За домом был дворик, крохотный огород и пустырь сразу за садиком, и садики со всех сторон, по южному склону холма под Сен-Жилем, местным святым. Узнаем, конечно, кем он был, все со временем обустроится, сад и пустырь и другие сады подальше, приведенные в порядок, с домашней птицей мучь — не хочу. Именно здесь мы узнали, что такое куры. Изгороди служили им укрытием, они просеивали там пыль себе на купание, только она и могла принести облегчение их эпидерме, избавить от укусов и разнообразных паразитов их куриной жизни.
Были они коричневые, с алым гребешком, и двигались как будто на пружине, заведенной шаловливой рукой. Их движения складывались в танец.

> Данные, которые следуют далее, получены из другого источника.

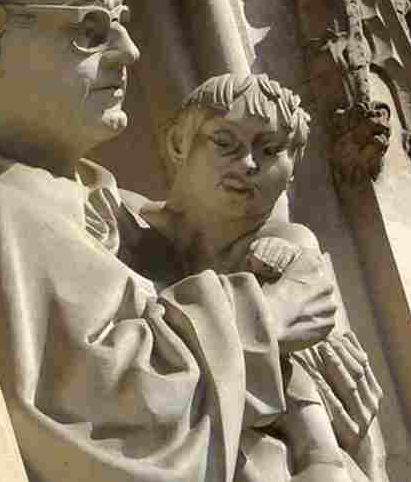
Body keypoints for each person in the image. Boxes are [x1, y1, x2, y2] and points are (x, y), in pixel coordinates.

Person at [0, 0, 355, 482]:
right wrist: (269, 314)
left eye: (121, 23)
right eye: (91, 29)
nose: (128, 52)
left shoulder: (128, 216)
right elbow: (114, 418)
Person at [120, 72, 386, 482]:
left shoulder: (287, 239)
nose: (247, 164)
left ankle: (320, 461)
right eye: (225, 143)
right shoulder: (127, 223)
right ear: (178, 144)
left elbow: (335, 386)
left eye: (270, 150)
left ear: (293, 164)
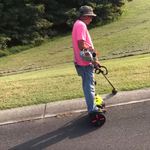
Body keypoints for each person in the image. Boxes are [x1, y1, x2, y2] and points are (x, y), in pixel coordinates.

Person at [72, 5, 106, 115]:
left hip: (81, 61)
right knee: (89, 86)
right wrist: (94, 61)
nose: (91, 19)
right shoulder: (81, 25)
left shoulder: (77, 24)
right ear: (85, 16)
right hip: (85, 62)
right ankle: (92, 109)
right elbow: (81, 46)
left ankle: (93, 105)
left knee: (88, 85)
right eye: (90, 17)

Мы ходили в школу на улице Ту-ва-бьен, нужно было подняться по левому склону древней долины, на дне которой открывался поток, оттуда несло тухлыми яйцами, сравнивать нужно с чем-то вполне определенным, но кому ведом запах тухлых яиц? То был запах горящего кокса от Кокерила[38], но груши в саду замка были великолепны. Замок возвышался над лугом, среди куп деревьев, а груши висели вытянутые, тяжелые. И там, рядом с коровами, рядом с плодами и цветами, зияли шахты, холодные, жарчеющие на глубине дыры, вглубь, в забой, спускался мой отец, и повстречал шахтер портниху.
Садики упирались в садики, и всю зиму там застаивался запах зелени, паров недоваренного супа. Что бы такого ей, моей матушке, положить в щи, как мог советовал отец: ведь когда ей пришлось покинуть Советский Союз, она была еще студенткой, кажется, сибирские клещи разносят, по нашим временам, менингит.
В щи она клала лук-порей, и нужно было научиться его выращивать, длинный льежский, хотя больше всего капусты, несколько тонких стеблей, никак не перпендикулярных к чернозему почвы. Чернозем был сверху, под ним залегала глина, совсем немного глины, куда меньше, чем на Эсбее, где она толстая и жирная, как дерьмо. И тем драгоценнее наша, льежская.